▶ Information:
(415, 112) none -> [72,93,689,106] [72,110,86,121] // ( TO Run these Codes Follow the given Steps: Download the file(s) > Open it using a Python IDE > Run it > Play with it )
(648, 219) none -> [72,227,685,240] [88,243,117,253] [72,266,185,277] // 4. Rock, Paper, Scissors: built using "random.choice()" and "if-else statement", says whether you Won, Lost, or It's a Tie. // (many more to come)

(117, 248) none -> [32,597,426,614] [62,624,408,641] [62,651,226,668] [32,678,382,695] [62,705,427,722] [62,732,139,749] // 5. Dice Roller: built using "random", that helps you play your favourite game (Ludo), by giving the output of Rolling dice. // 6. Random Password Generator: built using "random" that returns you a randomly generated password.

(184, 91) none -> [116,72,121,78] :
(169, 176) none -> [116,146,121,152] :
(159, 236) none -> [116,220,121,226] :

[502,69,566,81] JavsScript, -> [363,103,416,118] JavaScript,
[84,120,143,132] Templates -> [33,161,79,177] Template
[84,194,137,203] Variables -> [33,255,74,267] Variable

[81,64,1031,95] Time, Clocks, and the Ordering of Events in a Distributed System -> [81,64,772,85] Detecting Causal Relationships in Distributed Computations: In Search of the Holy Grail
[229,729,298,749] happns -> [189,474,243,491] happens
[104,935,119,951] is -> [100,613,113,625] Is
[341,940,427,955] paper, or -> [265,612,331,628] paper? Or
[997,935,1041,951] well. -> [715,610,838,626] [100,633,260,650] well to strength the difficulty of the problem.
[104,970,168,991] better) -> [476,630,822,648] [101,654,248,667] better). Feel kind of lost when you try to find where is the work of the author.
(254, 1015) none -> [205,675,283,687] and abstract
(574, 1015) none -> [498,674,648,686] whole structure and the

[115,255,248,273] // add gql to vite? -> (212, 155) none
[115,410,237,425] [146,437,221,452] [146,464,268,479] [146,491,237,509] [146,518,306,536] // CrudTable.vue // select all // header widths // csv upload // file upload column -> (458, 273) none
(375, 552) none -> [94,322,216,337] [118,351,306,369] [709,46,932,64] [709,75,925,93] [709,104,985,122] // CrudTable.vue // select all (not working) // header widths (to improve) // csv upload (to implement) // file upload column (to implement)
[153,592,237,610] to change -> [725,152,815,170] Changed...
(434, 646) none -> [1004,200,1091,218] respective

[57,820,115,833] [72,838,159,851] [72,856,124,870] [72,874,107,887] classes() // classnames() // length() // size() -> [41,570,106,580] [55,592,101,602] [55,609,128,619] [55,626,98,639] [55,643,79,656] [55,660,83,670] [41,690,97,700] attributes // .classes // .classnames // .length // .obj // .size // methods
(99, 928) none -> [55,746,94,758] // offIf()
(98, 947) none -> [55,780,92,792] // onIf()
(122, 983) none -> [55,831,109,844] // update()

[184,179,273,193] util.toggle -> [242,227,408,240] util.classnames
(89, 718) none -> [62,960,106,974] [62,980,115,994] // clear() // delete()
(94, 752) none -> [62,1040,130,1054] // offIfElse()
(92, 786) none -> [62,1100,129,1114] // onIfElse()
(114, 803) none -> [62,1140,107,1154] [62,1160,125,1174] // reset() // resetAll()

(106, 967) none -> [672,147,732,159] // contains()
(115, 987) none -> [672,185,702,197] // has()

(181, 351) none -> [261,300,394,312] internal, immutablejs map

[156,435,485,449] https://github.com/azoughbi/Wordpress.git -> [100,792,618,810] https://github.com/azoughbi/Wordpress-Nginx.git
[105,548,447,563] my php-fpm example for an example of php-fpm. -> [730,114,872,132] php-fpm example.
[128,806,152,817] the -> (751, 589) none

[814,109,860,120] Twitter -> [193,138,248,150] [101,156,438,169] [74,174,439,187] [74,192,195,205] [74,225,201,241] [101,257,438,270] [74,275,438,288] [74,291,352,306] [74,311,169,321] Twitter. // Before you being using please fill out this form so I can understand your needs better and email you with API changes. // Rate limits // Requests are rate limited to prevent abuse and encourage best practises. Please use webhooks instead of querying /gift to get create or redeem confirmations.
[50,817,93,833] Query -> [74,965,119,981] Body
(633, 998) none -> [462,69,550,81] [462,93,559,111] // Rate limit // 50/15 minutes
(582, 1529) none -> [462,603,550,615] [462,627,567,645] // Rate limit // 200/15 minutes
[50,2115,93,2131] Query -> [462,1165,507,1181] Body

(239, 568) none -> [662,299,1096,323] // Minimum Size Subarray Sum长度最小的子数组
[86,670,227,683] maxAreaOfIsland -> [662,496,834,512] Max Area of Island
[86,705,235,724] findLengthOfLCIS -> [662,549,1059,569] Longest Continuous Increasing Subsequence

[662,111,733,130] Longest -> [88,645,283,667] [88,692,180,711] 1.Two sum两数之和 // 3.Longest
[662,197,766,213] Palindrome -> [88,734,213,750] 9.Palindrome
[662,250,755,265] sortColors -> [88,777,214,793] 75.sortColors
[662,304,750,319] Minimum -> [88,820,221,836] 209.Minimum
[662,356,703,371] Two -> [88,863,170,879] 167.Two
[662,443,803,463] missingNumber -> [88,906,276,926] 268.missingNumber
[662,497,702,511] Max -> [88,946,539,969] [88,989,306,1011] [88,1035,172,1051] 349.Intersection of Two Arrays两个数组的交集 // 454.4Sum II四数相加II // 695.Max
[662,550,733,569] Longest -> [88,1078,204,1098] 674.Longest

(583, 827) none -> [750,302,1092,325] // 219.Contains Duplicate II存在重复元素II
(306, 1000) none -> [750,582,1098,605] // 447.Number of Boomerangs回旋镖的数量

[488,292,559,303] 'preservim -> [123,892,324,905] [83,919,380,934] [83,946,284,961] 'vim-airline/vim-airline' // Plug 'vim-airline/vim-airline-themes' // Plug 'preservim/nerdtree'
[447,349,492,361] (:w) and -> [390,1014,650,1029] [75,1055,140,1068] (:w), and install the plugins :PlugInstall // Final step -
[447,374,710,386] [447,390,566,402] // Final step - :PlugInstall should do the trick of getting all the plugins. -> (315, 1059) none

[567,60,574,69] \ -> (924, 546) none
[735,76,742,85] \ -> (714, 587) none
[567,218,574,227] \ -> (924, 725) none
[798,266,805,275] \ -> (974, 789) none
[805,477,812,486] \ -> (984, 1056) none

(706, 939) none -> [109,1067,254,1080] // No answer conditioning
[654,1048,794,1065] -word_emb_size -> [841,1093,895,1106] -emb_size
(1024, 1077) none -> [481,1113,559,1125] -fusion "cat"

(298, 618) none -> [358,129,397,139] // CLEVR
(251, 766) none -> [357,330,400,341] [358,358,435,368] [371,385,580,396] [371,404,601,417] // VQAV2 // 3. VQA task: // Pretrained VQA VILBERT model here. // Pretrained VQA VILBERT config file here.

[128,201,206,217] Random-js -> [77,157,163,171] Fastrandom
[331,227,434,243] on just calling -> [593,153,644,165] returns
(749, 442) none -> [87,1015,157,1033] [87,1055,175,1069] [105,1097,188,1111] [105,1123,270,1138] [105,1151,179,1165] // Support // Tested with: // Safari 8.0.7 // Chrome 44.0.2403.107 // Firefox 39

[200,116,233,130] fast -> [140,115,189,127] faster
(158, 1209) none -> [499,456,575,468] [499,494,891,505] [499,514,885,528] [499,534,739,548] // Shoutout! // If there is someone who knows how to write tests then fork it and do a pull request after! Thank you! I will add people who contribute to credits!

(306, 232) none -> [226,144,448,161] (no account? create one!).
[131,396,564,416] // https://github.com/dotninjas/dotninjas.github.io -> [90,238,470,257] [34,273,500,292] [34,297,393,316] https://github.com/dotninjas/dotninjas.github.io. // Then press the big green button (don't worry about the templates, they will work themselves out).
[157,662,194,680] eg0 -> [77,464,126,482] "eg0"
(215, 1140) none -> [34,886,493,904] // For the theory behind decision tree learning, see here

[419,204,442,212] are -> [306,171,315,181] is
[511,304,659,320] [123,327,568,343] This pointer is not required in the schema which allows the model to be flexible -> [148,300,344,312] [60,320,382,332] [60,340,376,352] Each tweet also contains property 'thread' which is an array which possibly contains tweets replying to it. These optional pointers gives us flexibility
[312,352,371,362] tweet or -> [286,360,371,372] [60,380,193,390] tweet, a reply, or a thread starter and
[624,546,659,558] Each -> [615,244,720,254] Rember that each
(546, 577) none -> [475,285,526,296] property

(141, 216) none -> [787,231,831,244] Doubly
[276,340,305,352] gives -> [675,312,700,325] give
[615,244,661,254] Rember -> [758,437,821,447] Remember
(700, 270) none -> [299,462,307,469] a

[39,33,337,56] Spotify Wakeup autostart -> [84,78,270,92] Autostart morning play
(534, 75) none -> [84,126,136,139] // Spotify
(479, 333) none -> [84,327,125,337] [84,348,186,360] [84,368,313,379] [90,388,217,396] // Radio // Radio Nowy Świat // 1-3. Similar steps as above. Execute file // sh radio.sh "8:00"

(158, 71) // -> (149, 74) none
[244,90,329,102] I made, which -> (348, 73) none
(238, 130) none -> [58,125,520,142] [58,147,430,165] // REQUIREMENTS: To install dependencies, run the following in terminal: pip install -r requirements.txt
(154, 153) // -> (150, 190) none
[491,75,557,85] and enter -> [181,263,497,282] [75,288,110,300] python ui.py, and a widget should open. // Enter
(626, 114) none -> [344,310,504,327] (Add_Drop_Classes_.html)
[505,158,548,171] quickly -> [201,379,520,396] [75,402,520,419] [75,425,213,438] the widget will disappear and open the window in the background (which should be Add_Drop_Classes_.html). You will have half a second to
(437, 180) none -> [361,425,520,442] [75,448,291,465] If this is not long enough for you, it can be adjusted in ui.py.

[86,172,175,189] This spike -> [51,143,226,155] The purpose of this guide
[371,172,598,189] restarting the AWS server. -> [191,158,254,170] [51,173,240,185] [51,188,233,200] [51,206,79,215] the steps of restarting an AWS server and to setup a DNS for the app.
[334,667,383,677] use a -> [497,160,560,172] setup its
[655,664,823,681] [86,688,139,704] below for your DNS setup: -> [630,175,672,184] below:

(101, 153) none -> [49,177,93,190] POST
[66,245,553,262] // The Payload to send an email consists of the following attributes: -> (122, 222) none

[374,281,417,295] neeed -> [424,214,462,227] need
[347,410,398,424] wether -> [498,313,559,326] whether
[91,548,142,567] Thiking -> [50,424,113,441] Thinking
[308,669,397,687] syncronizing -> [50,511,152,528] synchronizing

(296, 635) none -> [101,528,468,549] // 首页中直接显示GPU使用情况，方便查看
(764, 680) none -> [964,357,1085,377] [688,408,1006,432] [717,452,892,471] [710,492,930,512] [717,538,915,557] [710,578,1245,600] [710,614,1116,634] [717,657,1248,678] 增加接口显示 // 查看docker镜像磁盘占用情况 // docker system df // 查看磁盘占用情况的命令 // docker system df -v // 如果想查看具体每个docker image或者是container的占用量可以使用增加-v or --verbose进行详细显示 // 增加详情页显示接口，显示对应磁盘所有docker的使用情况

▶ The problem:
All lines holding the word "widget" must be found in the listing and copied.

▶ Response:
[491,75,557,85] and enter -> [181,263,497,282] [75,288,110,300] python ui.py, and a widget should open. // Enter
[505,158,548,171] quickly -> [201,379,520,396] [75,402,520,419] [75,425,213,438] the widget will disappear and open the window in the background (which should be Add_Drop_Classes_.html). You will have half a second to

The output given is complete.